Prices start at £190 a metre, 130cm wide, on paper. For extra cost and realism, choose prints on paper-backed linen, grasscloth, canvas, silk or velvet.

In its Design Centre Chelsea Harbour showroom, Watts has a superb spread of trimmings, archive silks, braids, embroideries and damask.

Or at Liberty in the West End, browse new-range tassels, braids, piping and pearl trims by Nottingham-based Jones. “Trimmings are the jewellery of interior design,” says marketing manager Jonathan Moss.

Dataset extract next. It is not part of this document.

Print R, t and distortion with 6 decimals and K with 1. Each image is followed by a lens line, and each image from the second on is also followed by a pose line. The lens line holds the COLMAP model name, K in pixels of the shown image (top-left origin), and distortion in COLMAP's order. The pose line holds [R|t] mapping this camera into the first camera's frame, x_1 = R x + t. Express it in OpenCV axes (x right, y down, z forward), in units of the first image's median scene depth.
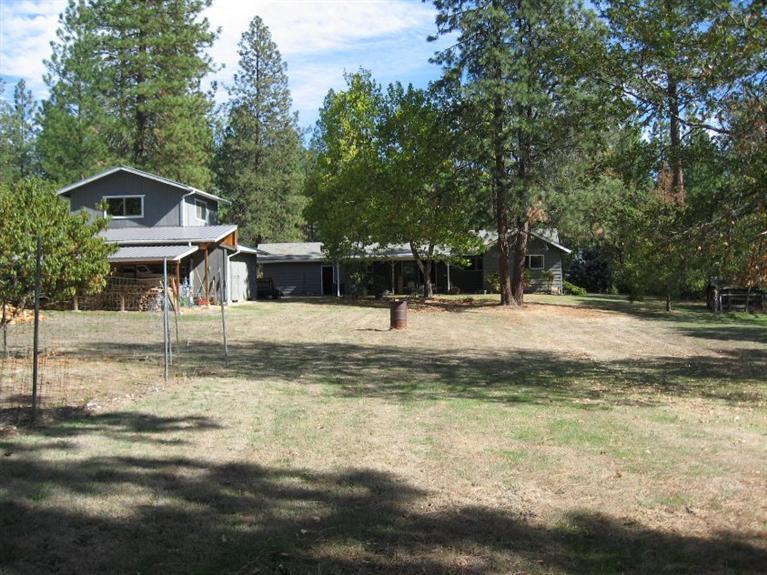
lens RADIAL K [[818.8, 0, 383.5], [0, 818.8, 287.5], [0, 0, 1]] dist [-0.093115, 0.000554]
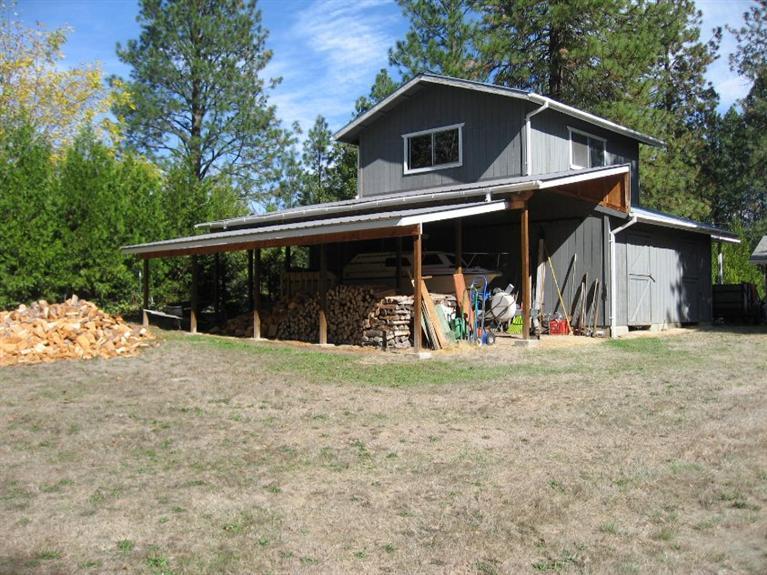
lens RADIAL K [[818.8, 0, 383.5], [0, 818.8, 287.5], [0, 0, 1]] dist [-0.093115, 0.000554]
pose [[0.789573, -0.002560, -0.613651, -0.008089], [-0.013097, 0.999693, -0.021022, 0.005269], [0.613516, 0.024635, 0.789298, 0.549963]]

Northumbrian artist Susi Bellamy, with her own luxury homewares brand, has designed a sumptuous, painterly range of furnishings saturated with Italian memories from her years living in Florence.

“I love those rich, deep colours, the burnt orange, the Borgia reds and Medici greens; the paintings, the columns, and the coral, malachite and marble. I’ll be eternally inspired by the Florentine aesthetic.”

Prints at the quirky brand Mineheart have given Renaissance artworks a modern twist for saucy rugs and cushions, and a lamp shade printed with a detail of the Sistine Chapel.

As for opulent interiors, John Lewis is in on the act, talking in its latest retail report of a growing taste for “theatrical glamour”.

During the past year, nearly a third of John Lewis customers bought something made of velvet, brass, copper and/or marble for their home — and in response, the Oxford Street giant now has a whole range of velvet furnishings.

Meanwhile, at the National Gallery see Leonardo’s Virgin of the Rocks wrapped in a silk-lined cloak in a new “immersive” installation (Leonardo: Experience a Masterpiece, until January 12).